SELECT processA.date_time date_time,
processA.valueA valueA,
AVG(processB.valueB) valueB
FROM processA
LEFT JOIN (
SELECT a,
MIN(ABS(timediff)) windowsize
FROM (
SELECT a.date_time a,
TIMESTAMPDIFF(SECOND, a.date_time, b.date_time) timediff
FROM processA a
JOIN processB b
ON TIMESTAMPDIFF(SECOND, a.date_time, b.date_time) >= -1800
AND TIMESTAMPDIFF(SECOND, a.date_time, b.date_time) < 1800
) d
GROUP BY a
) j ON processA.date_time = j.a
LEFT JOIN processB ON ( processB.date_time >= j.a - INTERVAL j.windowsize SECOND
AND processB.date_time <= j.a + INTERVAL j.windowsize SECOND
AND processB.date_time < j.a + INTERVAL 1800 SECOND)
GROUP BY processA.date_time, processA.valueA
Notice there are a couple of open ranges here (< operators instead of <= operators).
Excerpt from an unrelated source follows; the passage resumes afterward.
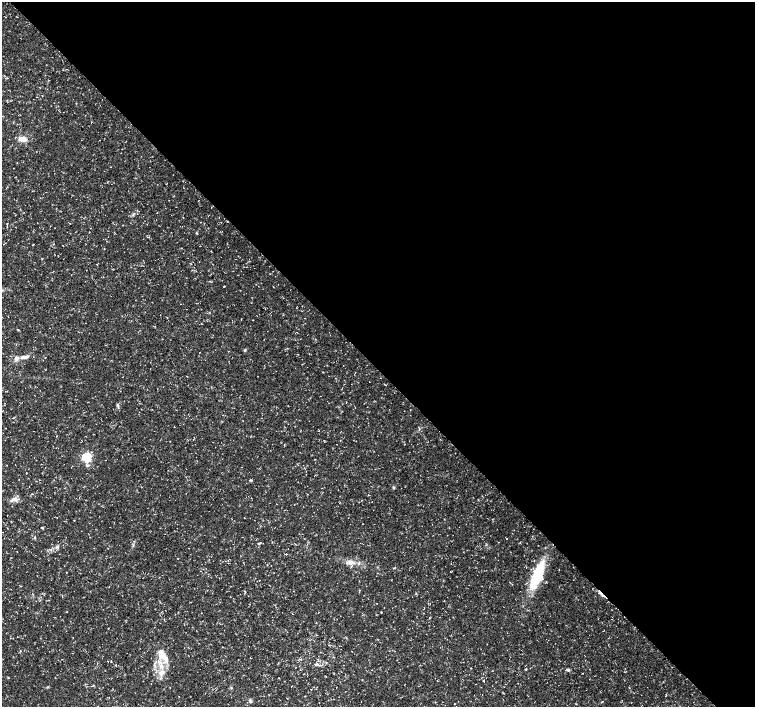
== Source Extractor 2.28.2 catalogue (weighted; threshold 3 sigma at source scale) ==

Those are there to accomodate your [-30, 30) open range. Here's the query. http://sqlfiddle.com/#!2/48f54/45/0
This final query joins together three tables: processA, our virtual table showing the search range for each timestamp, and process B. The last ON clause performs the actual range search. It's made slightly more complicated by the open range.
See how this goes? It's helpful to construct the query from the inside out.
Don't forget to put an index on processB.date_time.
I am taking the liberty of leaving the join of processC to this virtual table to you.